Tod Merley wrote:
I do not know that I make the cut of "highly technical" but when I
hear "fail under heavy load" I first think of heat. It might be
interesting to make a little chron job which simply logs CPU and MB
temps every minute or so. Maybe check the sink (well seated??).
These new servers run really cool compared to the the older Xeons,
Also the machine is in a Sungard Data, where temps are very cold
The machine did have IPMI card in it and I could monitor temps and that
reported hold, I
also set the fans to full speed just in case.

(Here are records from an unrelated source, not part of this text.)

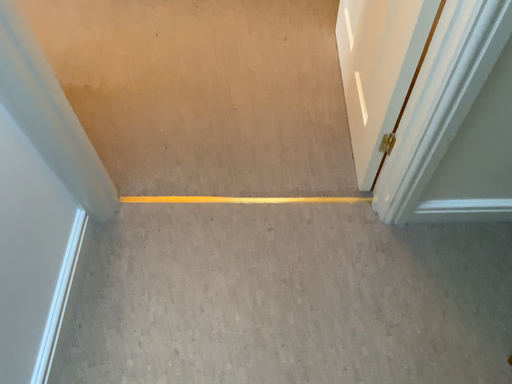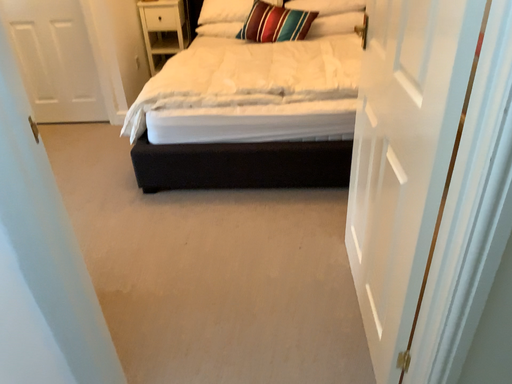
Question: How did the camera likely rotate when shooting the video?

Choices:
 (A) rotated upward
 (B) rotated downward

Answer: (A)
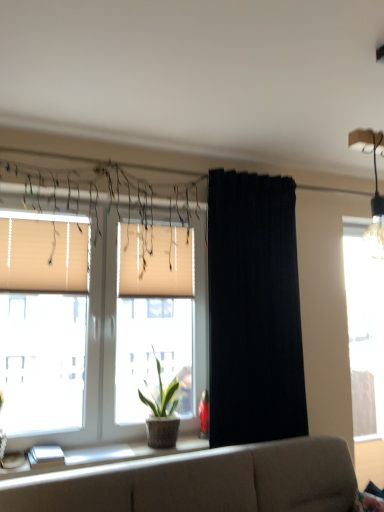
Question: Is white glossy window sill at lower left outside of white pleated blinds at center, acting as the second window blind starting from the front?

Choices:
 (A) no
 (B) yes

Answer: (B)

Question: Can you confirm if white glossy window sill at lower left is bigger than white pleated blinds at center, acting as the second window blind starting from the front?

Choices:
 (A) yes
 (B) no

Answer: (B)

Question: Does white glossy window sill at lower left have a greater height compared to white pleated blinds at center, acting as the first window blind starting from the right?

Choices:
 (A) no
 (B) yes

Answer: (A)

Question: Does white glossy window sill at lower left have a smaller size compared to white pleated blinds at center, acting as the first window blind starting from the right?

Choices:
 (A) yes
 (B) no

Answer: (A)

Question: Is white pleated blinds at center, acting as the first window blind starting from the right, at the back of white glossy window sill at lower left?

Choices:
 (A) no
 (B) yes

Answer: (A)

Question: In terms of height, does white pleated blinds at center, acting as the second window blind starting from the front, look taller or shorter compared to transparent glass window at right, arranged as the 2th window when viewed from the left?

Choices:
 (A) tall
 (B) short

Answer: (B)

Question: Is white pleated blinds at center, the first window blind viewed from the back, to the left or to the right of transparent glass window at right, the second window viewed from the front, in the image?

Choices:
 (A) right
 (B) left

Answer: (B)

Question: Does point (152, 240) appear closer or farther from the camera than point (364, 270)?

Choices:
 (A) closer
 (B) farther

Answer: (A)

Question: From a real-world perspective, is white pleated blinds at center, the first window blind viewed from the back, physically located above or below transparent glass window at right, the second window viewed from the front?

Choices:
 (A) below
 (B) above

Answer: (B)

Question: From a real-world perspective, is beige fabric window at center, the 2th window in the back-to-front sequence, positioned above or below green leafy plant in woven pot at window?

Choices:
 (A) above
 (B) below

Answer: (A)

Question: From the image's perspective, is beige fabric window at center, the 2th window in the back-to-front sequence, above or below green leafy plant in woven pot at window?

Choices:
 (A) below
 (B) above

Answer: (B)

Question: Considering the positions of beige fabric window at center, the 1th window when ordered from front to back, and green leafy plant in woven pot at window in the image, is beige fabric window at center, the 1th window when ordered from front to back, wider or thinner than green leafy plant in woven pot at window?

Choices:
 (A) thin
 (B) wide

Answer: (A)

Question: Is point (201, 288) closer or farther from the camera than point (167, 439)?

Choices:
 (A) closer
 (B) farther

Answer: (B)

Question: In terms of height, does black fabric curtain at center look taller or shorter compared to white glossy window sill at lower left?

Choices:
 (A) tall
 (B) short

Answer: (A)

Question: Is black fabric curtain at center inside or outside of white glossy window sill at lower left?

Choices:
 (A) inside
 (B) outside

Answer: (B)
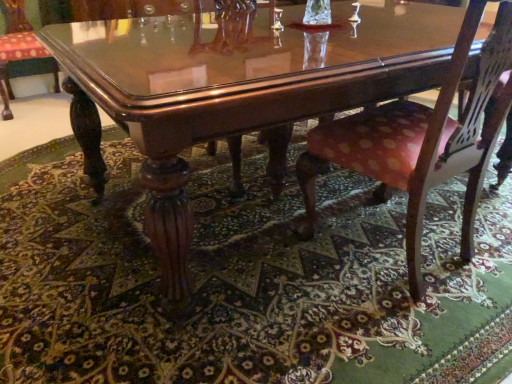
Question: Can you confirm if green patterned rug at lower center is wider than glossy wood coffee table at center?

Choices:
 (A) yes
 (B) no

Answer: (A)

Question: Is green patterned rug at lower center turned away from glossy wood coffee table at center?

Choices:
 (A) yes
 (B) no

Answer: (B)

Question: Is green patterned rug at lower center smaller than glossy wood coffee table at center?

Choices:
 (A) no
 (B) yes

Answer: (B)

Question: Is green patterned rug at lower center positioned beyond the bounds of glossy wood coffee table at center?

Choices:
 (A) yes
 (B) no

Answer: (A)

Question: Considering the relative sizes of green patterned rug at lower center and glossy wood coffee table at center in the image provided, is green patterned rug at lower center thinner than glossy wood coffee table at center?

Choices:
 (A) no
 (B) yes

Answer: (A)

Question: Looking at the image, does green patterned rug at lower center seem bigger or smaller compared to glossy wood coffee table at center?

Choices:
 (A) big
 (B) small

Answer: (B)

Question: From a real-world perspective, is green patterned rug at lower center above or below glossy wood coffee table at center?

Choices:
 (A) below
 (B) above

Answer: (A)

Question: From their relative heights in the image, would you say green patterned rug at lower center is taller or shorter than glossy wood coffee table at center?

Choices:
 (A) short
 (B) tall

Answer: (A)

Question: Is green patterned rug at lower center spatially inside glossy wood coffee table at center, or outside of it?

Choices:
 (A) outside
 (B) inside

Answer: (A)

Question: Is point (490, 228) positioned closer to the camera than point (482, 44)?

Choices:
 (A) farther
 (B) closer

Answer: (A)

Question: From a real-world perspective, is green patterned rug at lower center above or below polka dot fabric chair at lower right, marked as the 1th chair in a bottom-to-top arrangement?

Choices:
 (A) above
 (B) below

Answer: (B)

Question: Considering the positions of green patterned rug at lower center and polka dot fabric chair at lower right, the second chair from the back, in the image, is green patterned rug at lower center bigger or smaller than polka dot fabric chair at lower right, the second chair from the back,?

Choices:
 (A) big
 (B) small

Answer: (A)

Question: Considering the positions of green patterned rug at lower center and polka dot fabric chair at lower right, the second chair from the back, in the image, is green patterned rug at lower center wider or thinner than polka dot fabric chair at lower right, the second chair from the back,?

Choices:
 (A) wide
 (B) thin

Answer: (A)

Question: From a real-world perspective, is green patterned rug at lower center physically located above or below polished wood chair at lower left, the first chair in the back-to-front sequence?

Choices:
 (A) below
 (B) above

Answer: (A)

Question: Based on their positions, is green patterned rug at lower center located to the left or right of polished wood chair at lower left, the first chair in the back-to-front sequence?

Choices:
 (A) right
 (B) left

Answer: (A)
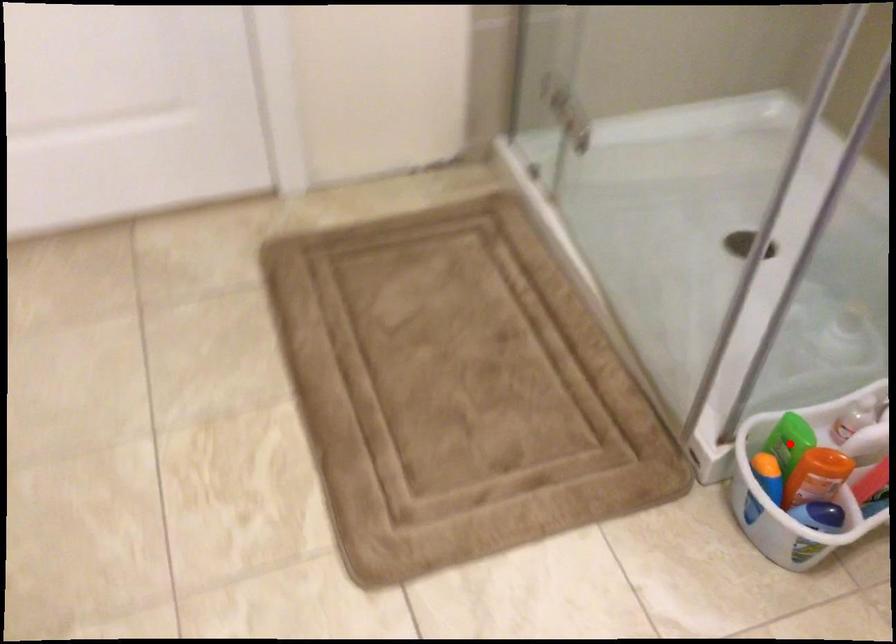
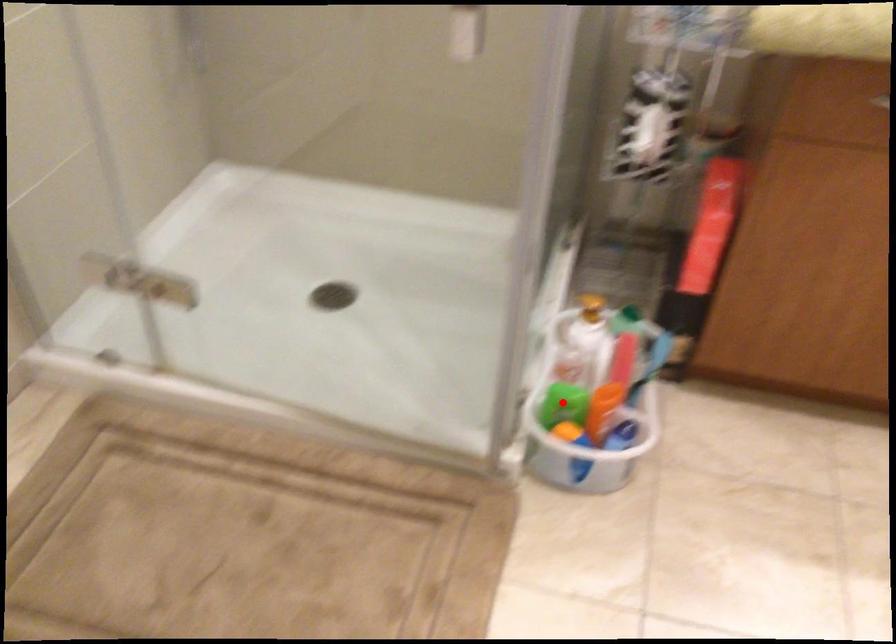
I am providing you with two images of the same scene from different viewpoints. A red point is marked on the first image and another point is marked on the second image. Is the marked point in image1 the same physical position as the marked point in image2?

Yes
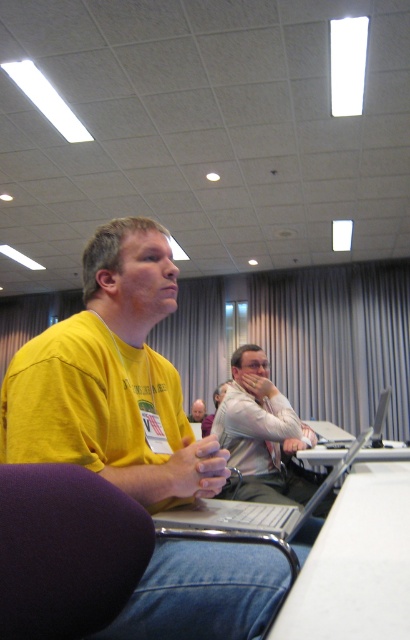
Question: From the image, what is the correct spatial relationship of silver metallic laptop at center in relation to light brown hair at center?

Choices:
 (A) left
 (B) right

Answer: (B)

Question: Is light beige shirt at center thinner than light brown hair at center?

Choices:
 (A) yes
 (B) no

Answer: (B)

Question: Which object is farther from the camera taking this photo?

Choices:
 (A) purple fabric chair at lower left
 (B) silver metallic laptop at center
 (C) light beige shirt at center
 (D) light brown hair at center

Answer: (D)

Question: Which of the following is the closest to the observer?

Choices:
 (A) silver metallic laptop at center
 (B) light brown hair at center
 (C) light beige shirt at center

Answer: (A)

Question: Where is purple fabric chair at lower left located in relation to light brown hair at center in the image?

Choices:
 (A) right
 (B) left

Answer: (A)

Question: Considering the real-world distances, which object is closest to the light brown hair at center?

Choices:
 (A) purple fabric chair at lower left
 (B) yellow t-shirt at center
 (C) silver metallic laptop at center
 (D) light beige shirt at center

Answer: (D)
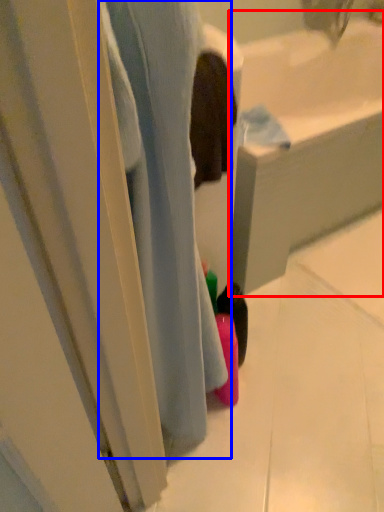
Question: Among these objects, which one is nearest to the camera, bath (highlighted by a red box) or bath (highlighted by a blue box)?

Choices:
 (A) bath
 (B) bath

Answer: (B)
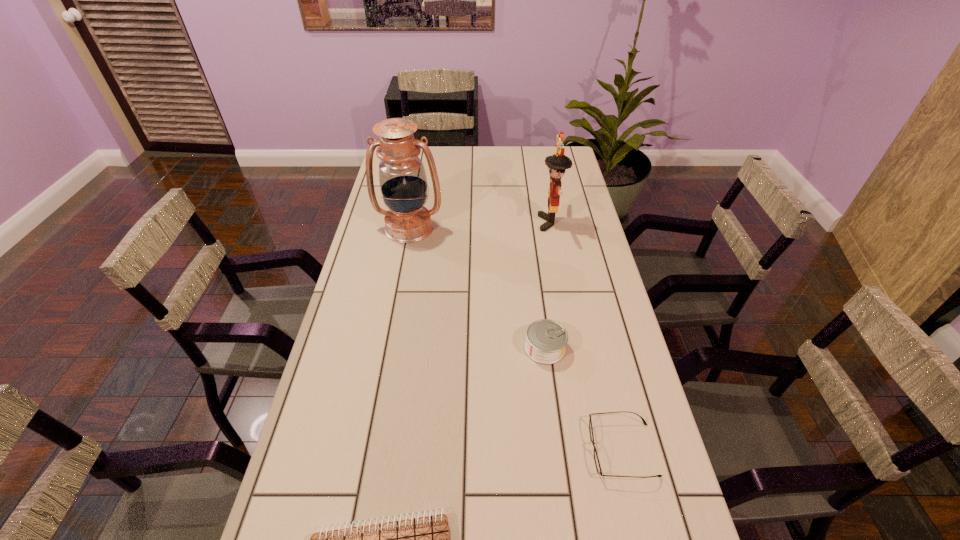
Identify the location of vacant area that satisfies the following two spatial constraints: 1. on the front-facing side of the nutcracker; 2. on the front side of the oil lamp. (551, 227).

Apparently, the new FB-DIMM memory gets very hot, however, I know 100%
that this is not memory related, because the previous week I had to
replace 160G of FB-DIMM memory in 10 servers because of memory problems,
which was approved by Intel (on intel web site - only 5 companies are
approved).
(I won't name the company because the admitted the problem was there RAM,
Supermicro, then got me 160G of ram and tested it all before shipping it
to me, and that fixed the RAM errors.
I am in the process of making a little script to snap a picture of
what is going on in /var/log (and many parts of the machine as well).
I will post here when done if it still seems appropriate.
look forward to it.
For the truly dedicated to knowing "WHY?" The Linux a crash dump kit:
Hopefully I won't have to go this far :(
# One of many!
http://lkcd.sourceforge.net/
Good Hunting!
Tod
Thanks
Albert.